While men are doing slightly more household work than in the past, in 2006 women still did around 1.8 times as much as men (compared with twice as much in 1992). Although women are spending less time cleaning and doing laundry, they still spent almost six times as long on laundry as men in 2006, and more than three times as long on other housework such as cleaning. Women also spent almost two and a half times as long on food preparation and clean up, despite men doing more of the cooking than in the past, the Bureau said in its Australian Social Trends for 2009.

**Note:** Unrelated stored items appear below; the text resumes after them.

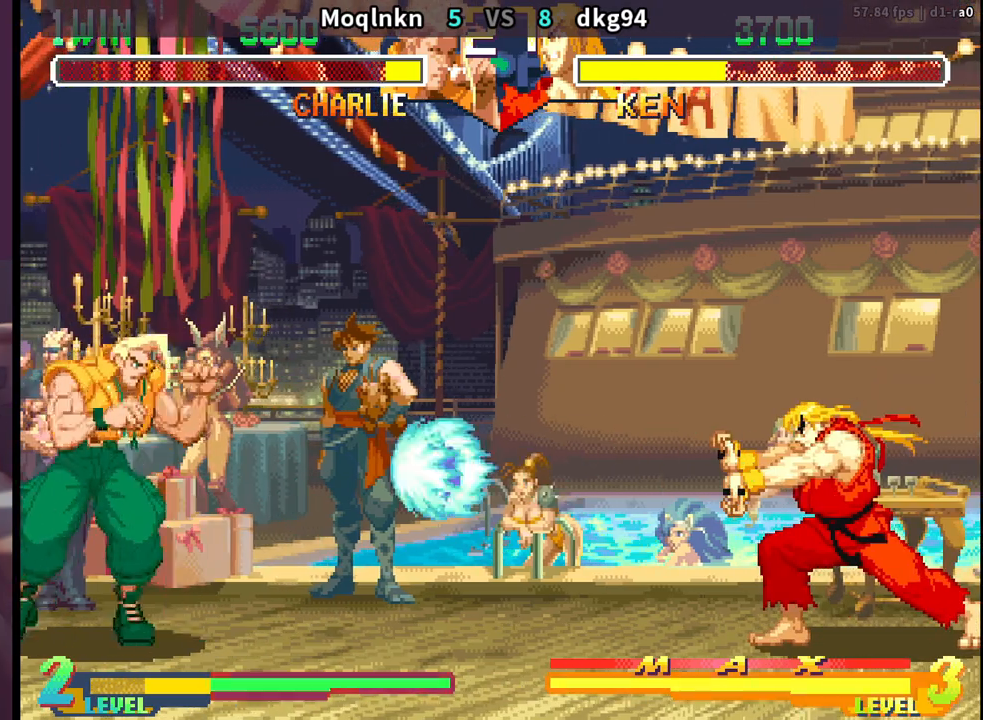
{"buttons": ["DPAD_LEFT"], "events": [[17, "DPAD_LEFT", "down"]]}
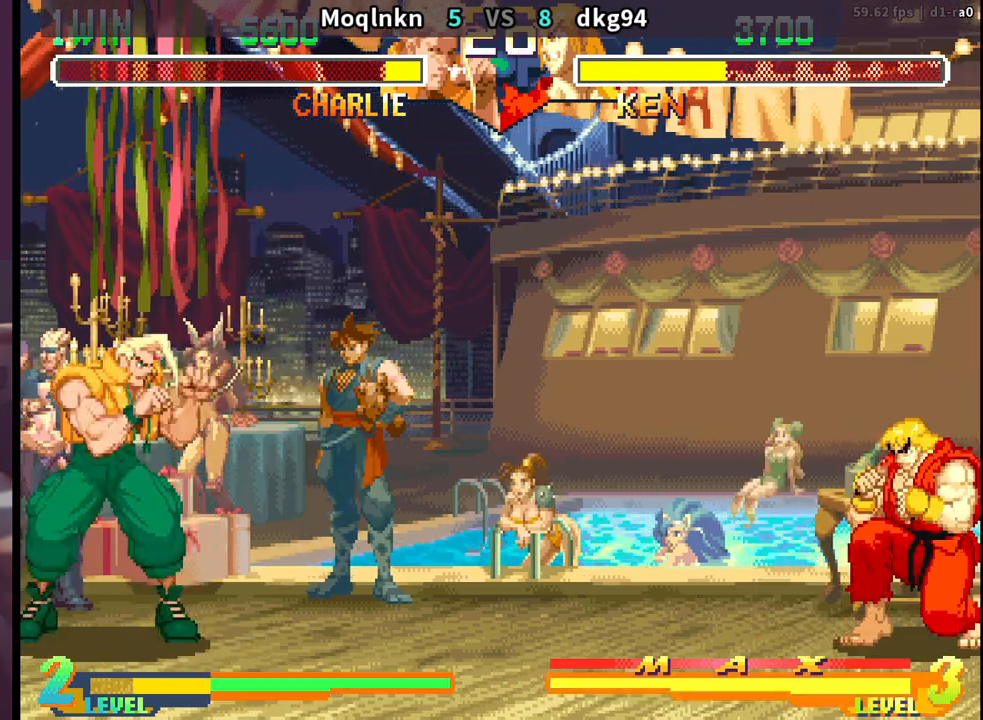
{"buttons": ["DPAD_RIGHT"], "events": [[467, "DPAD_LEFT", "up"], [500, "DPAD_RIGHT", "down"]]}
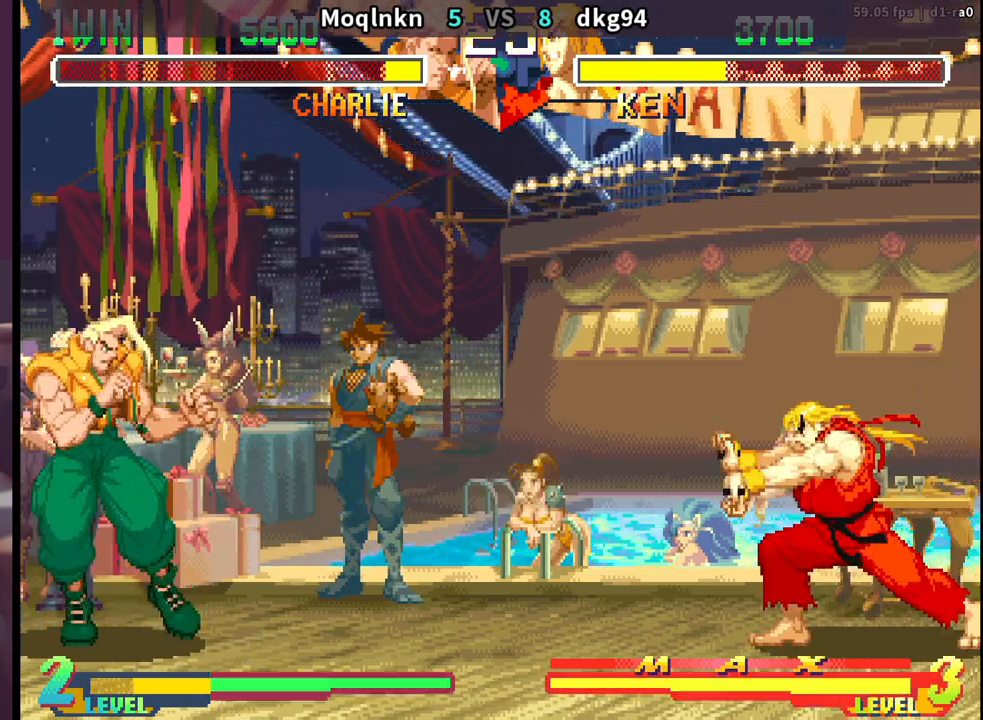
{"buttons": ["DPAD_LEFT"], "events": [[67, "DPAD_RIGHT", "up"], [83, "DPAD_LEFT", "down"]]}
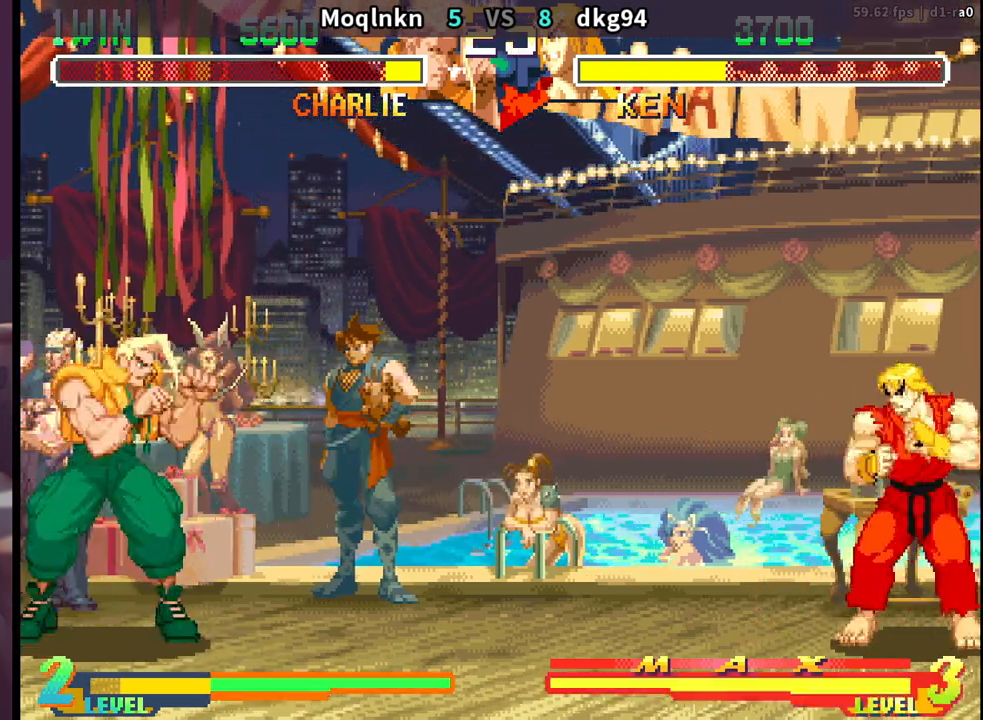
{"buttons": ["DPAD_DOWN", "DPAD_LEFT"], "events": [[100, "DPAD_LEFT", "up"], [117, "DPAD_RIGHT", "down"], [133, "DPAD_UP", "down"], [267, "DPAD_RIGHT", "up"], [267, "DPAD_UP", "up"], [300, "DPAD_DOWN", "down"], [300, "DPAD_LEFT", "down"]]}
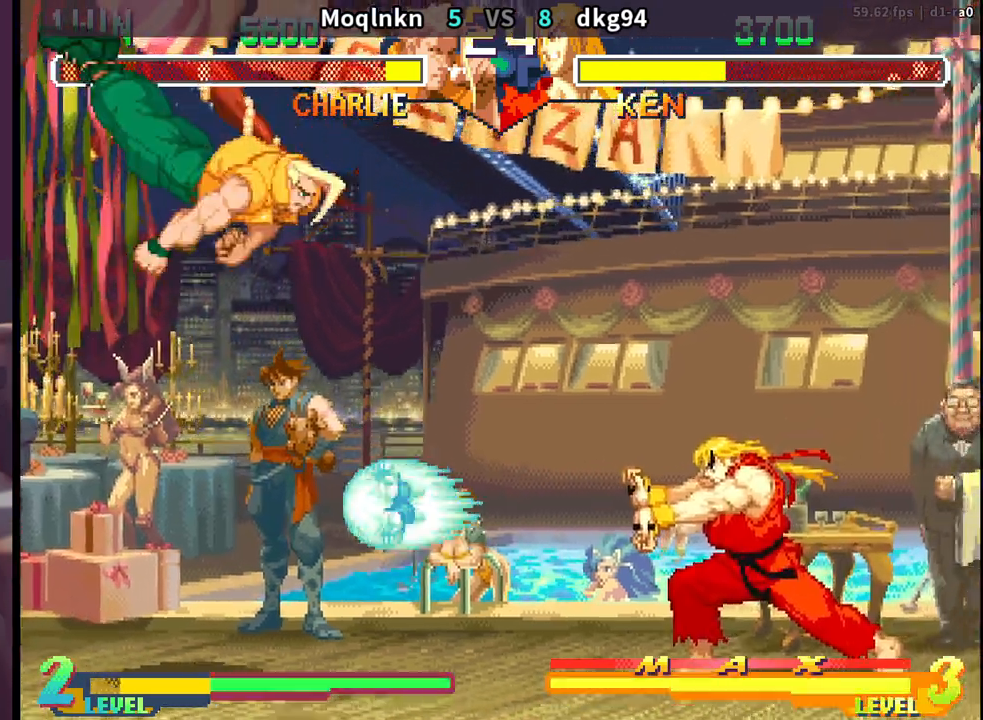
{"buttons": ["DPAD_DOWN", "DPAD_LEFT"], "events": []}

While men are taking on a greater role with respect to child care than in the past, women on average spent more than two and a half times as long caring for children as men did in 2006. There were also differences in the type of child care activities parents did, with fathers spending a greater proportion of their child care time on play activities (41% compared with 25% for mothers), and mothers spending more of their time on physical and emotional care activities (43%, compared with 27% for fathers).
In 2006, home maintenance was the only area of household work on which men spent considerably more time than women, despite men having cut back in this area since 1992.
However, overall, people are spending less time cleaning or maintaining their homes, and less time looking after their gardens than in the past. While this may imply that people are giving lower priority to housework and maintenance, it's likely that people are also finding more time-efficient ways to do the domestic duties, including the increasing use of labour saving devices such as dishwashers and dryers.
Ten per cent of households paid for dry cleaning, ironing or laundry services, 9% paid for domestic cleaning services, and more than a quarter of households either paid for lawn or gardening services (13%) or had grounds maintained by a body corporate (13%).
As women, on average, increased the time spent in paid work between 1992 and 2006, the average time spent on domestic activities by women declined, particularly laundry and ironing, and other housework such as cleaning. However, this was partly offset by an increase in time spent on household management activities such as paying bills. Women also spent more time on other household work such as child care, so that the time spent on household work overall did not change significantly.
Also youngsters, in the 15-24 age group, were less likely to engage in domestic activities in 2006 than in 1992, the report found.
Hearteningly, there was an increase in the amount of time mothers and fathers spent minding children and travel time associated with caring for children.
In contrast to child care activities, both participation in and time spent on domestic activities tends to increase with age for men and women. Older men and women, for example, spend much more time cooking and gardening in their retirement years. Men also spend more time shopping as they get older. This may reflect changes in time use as a result of being widowed, or caring for a partner in older age. In other cases, people may see gardening or preparing meals as an enjoyable way to spend the additional time available in retirement.